EXERCISE:
For each entry, repeat the text exactly and omit any picture it holds.

[Difference listings]
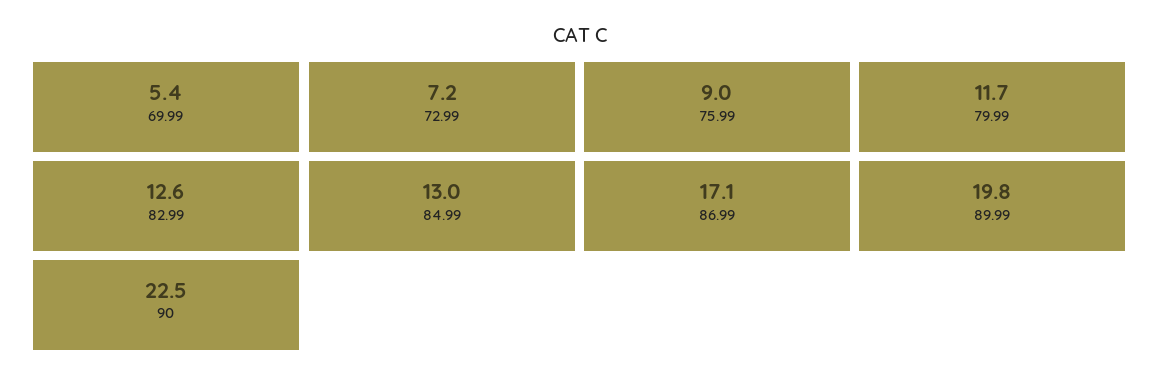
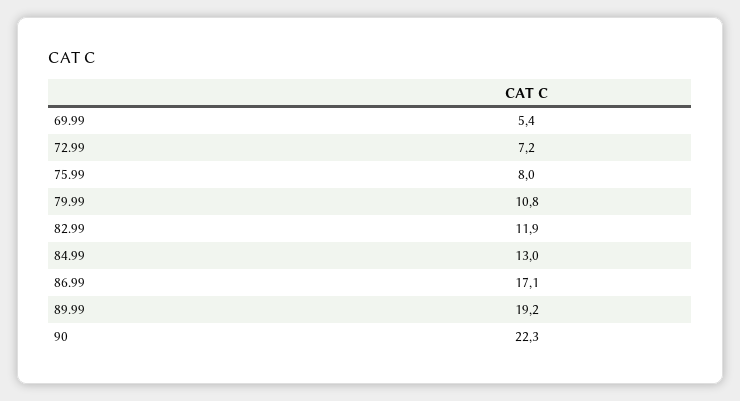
75.99: 9 -> 8
79.99: 11.7 -> 10.8
82.99: 12.6 -> 11.9
89.99: 19.8 -> 19.2
90: 22.5 -> 22.3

RESULT OF THIS TASK:
75.99: 9 -> 8
79.99: 11.7 -> 10.8
82.99: 12.6 -> 11.9
89.99: 19.8 -> 19.2
90: 22.5 -> 22.3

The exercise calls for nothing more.